ソメイヨシノの開花宣言は、高知城の樹が基本なのだと聞いた。この樹の花がいくつか開いたら、日本中にサクラサクの報告がなされる。

「ああ、咲いてるよ」
「ほんまやきに……もうじきやな」

 その樹をヒデに教えてもらって、俺が見つけた一輪。もうすこし遅く来たら桜満開の高知城が見られたのだろうが、こうしてここにヒデとふたりでいるだけでもいい。俺としては恥ずかしくてそんな台詞は口にできないが、言わなくてもいいのだ。

「シゲ、たこ焼き食おうか」
「高知のたこ焼きってうまいのか?」
「土佐の食いもんはなんでもうまいんじゃきに」
「……うん、食おう」

 花よりも言葉よりもたこ焼き。大人になっても俺たちはちっとも変わっちゃいないのである。


2・和歌山

 この花の下に貴志駅のたまをすわらせたら、猫雑誌や旅雑誌の表紙にできそうだ。俺がたまを抱いていたら、フォレストシンガーズファンクラブ会報の表紙にもぴったり。一度でいいからそうしたかったな。

 昨年、天国の駅長に就任して逝ってしまった猫のたま。俺は彼女とCMに出るのが夢だった。雑誌の表紙もいい。うちの会報にゲスト出演してくれるのでもいい。俺が和歌山県観光大使に選ばれたりしたら最高。たまと共演したいなぁ。そんな夢はかなえてくれず、たまは遠くに行ってしまった。

 日本でもっとも早く咲く部類の、和歌山の桜。たまはきっと和歌山県の桜のもとで、写真を撮ったことはあるよね。ユキとたまの共演は、俺の空想の中でやるよ。猫ってけっこう植物を食べたがるけど、たまももしかしたら、桜の花びらを食べた? おいしかった?

  
3・東京 

 少女だったら知らないが、大半の少年、はっきり言ってしまえば「男のガキ」って奴は、桜になど興味はない。家族で花見をしても、早く弁当にしようよ、としか思っていない。俺ももちろんそんなガキだった。

 そんな俺が東京の桜を見ている。ああ、桜って本当に綺麗だな、なんて思うようになったのは、なんのせいだろう? 歳のせい? 俺はまだそんな年じゃないぞ。もののあわれって奴がわかるようになってきたからか? そういうのを教えてくれた乾のおかげもあるのかな。

「桜舞う……本橋、どう続ける?」
「突然振るな……えっと、俳句だよな。ええーっとぉ……そうだ!!」

 金さんのせな、鮮やかに、と頭に浮かんだフレーズを口にすると、乾は笑い出した。
 いやぁ、実に本橋真次郎らしい。いやいや、グレイト!! などと言って大笑いしている。どうせそうだよ。桜吹雪っていったら遠山金四郎だろうが。江戸っ子はそう思うんだよ。

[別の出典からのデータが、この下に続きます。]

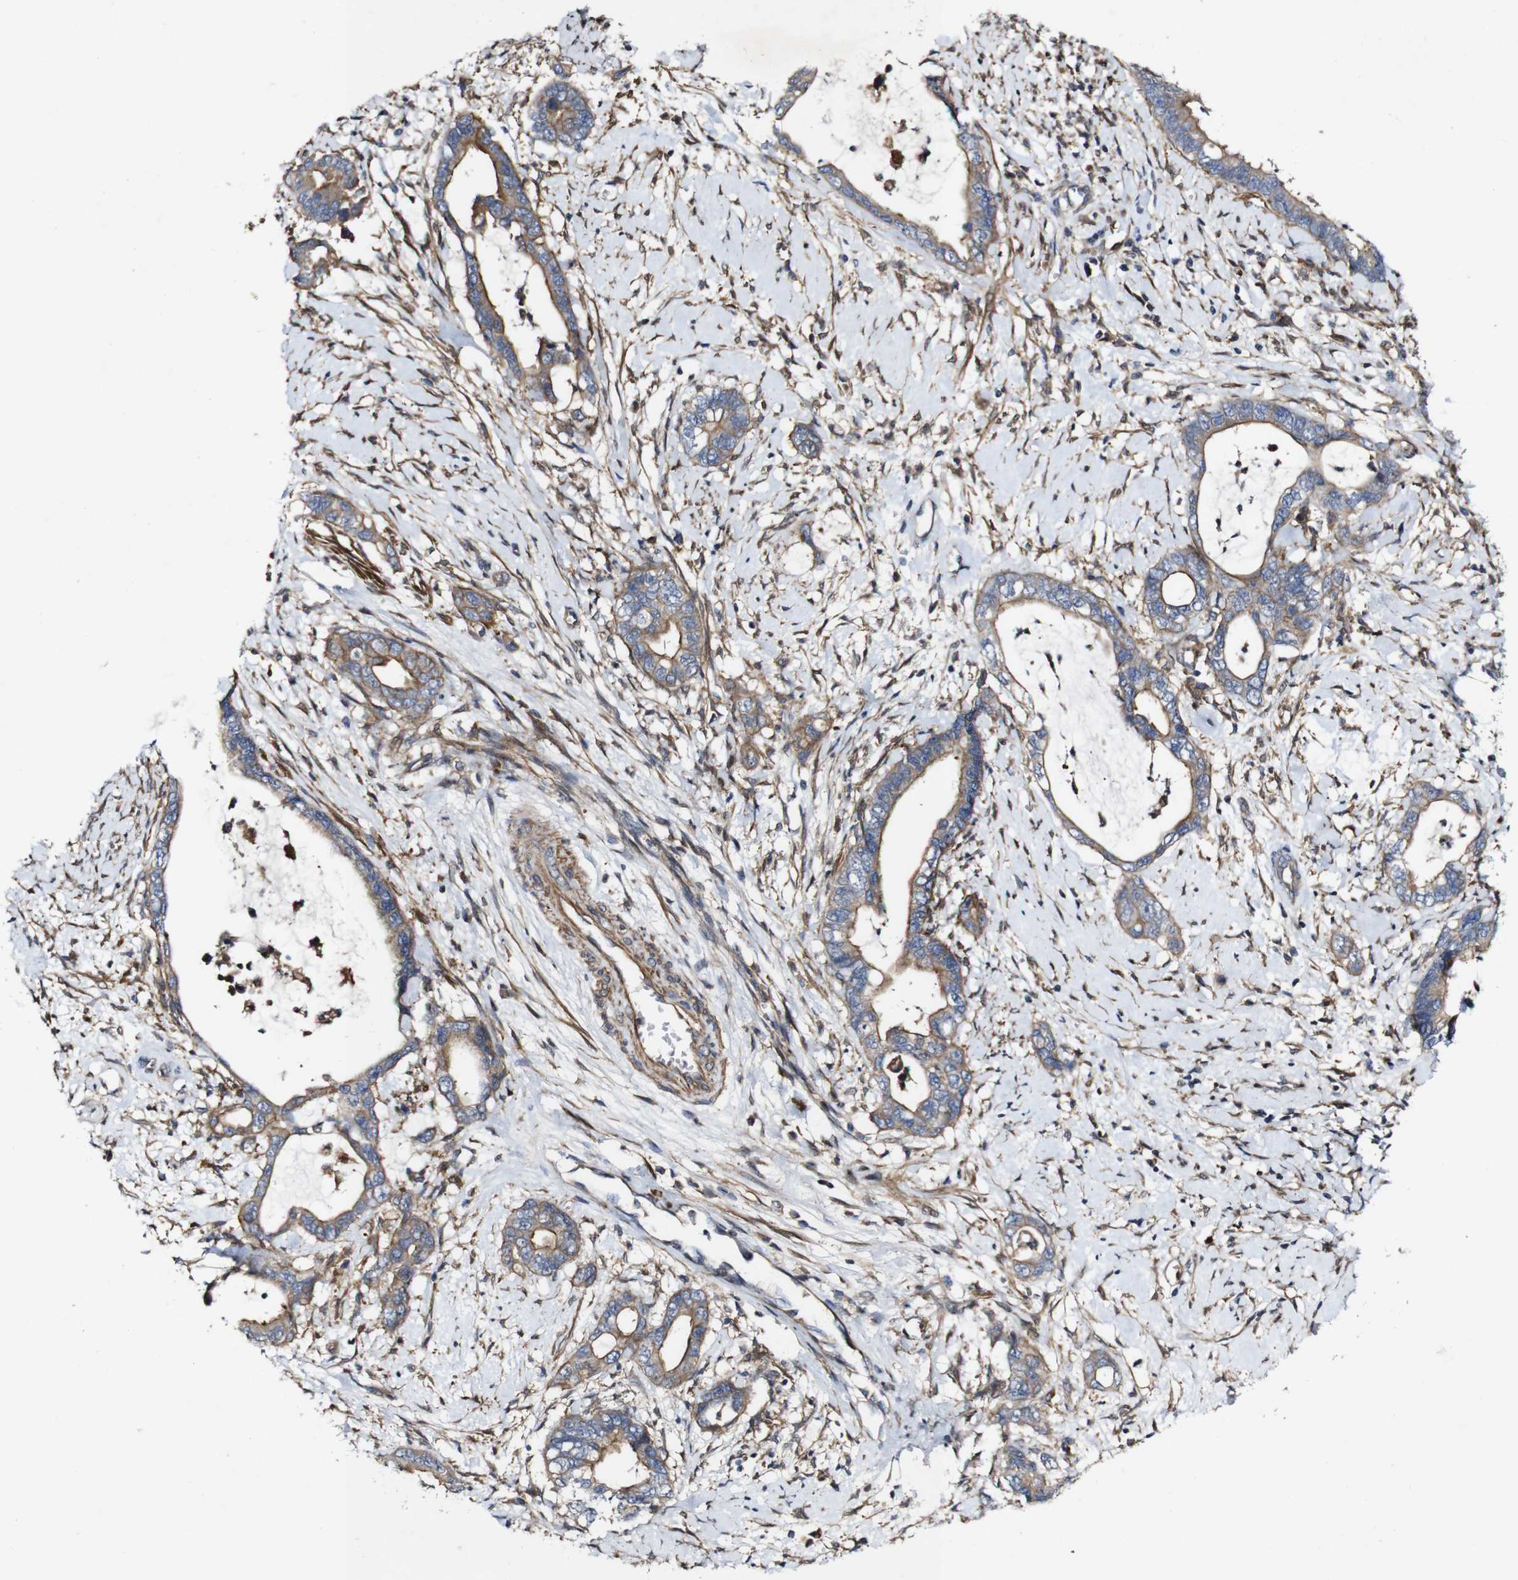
{"staining": {"intensity": "moderate", "quantity": ">75%", "location": "cytoplasmic/membranous"}, "tissue": "cervical cancer", "cell_type": "Tumor cells", "image_type": "cancer", "snomed": [{"axis": "morphology", "description": "Adenocarcinoma, NOS"}, {"axis": "topography", "description": "Cervix"}], "caption": "Human cervical adenocarcinoma stained with a brown dye exhibits moderate cytoplasmic/membranous positive positivity in about >75% of tumor cells.", "gene": "GSDME", "patient": {"sex": "female", "age": 44}}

 うん、時代劇を連想するんだから、歳のせいってのも認めるしかないかな。


4・富山

 北国なのだから当然だが、北陸地方では桜はゆっくりと咲く。北陸以南では花吹雪が舞いはじめるころに、俺の故郷、金沢では桜が見ごろを迎える。年々、積雪が少なくなるのにともなって、桜の開花も早めになっているかもしれない。

「乾くんは石川県出身? 金沢? そっか、俺は富山出身だから、金沢って憧れたもんだよ。妬ましくて嫌いだったりしてな。うん、乾くんって金沢出身って感じだよ。俺は富山のカントリーボーイって感じだろ」
「……とんでもない。そんなふうに言われたら恥ずかしいですよ」

 初対面の際だったか、すこしは話もできるようになってからだったか、桜田忠弘さんにそんなことを言われた。
 富山出身の男性がカントリーボーイなのかどうかは知らないが、桜田さんにはカントリーの匂いなどしない。ただ、富山や福井の人間は金沢に憧れるとは聞いた。金沢以外の石川県出身者でさえも、金沢は別格視するようで。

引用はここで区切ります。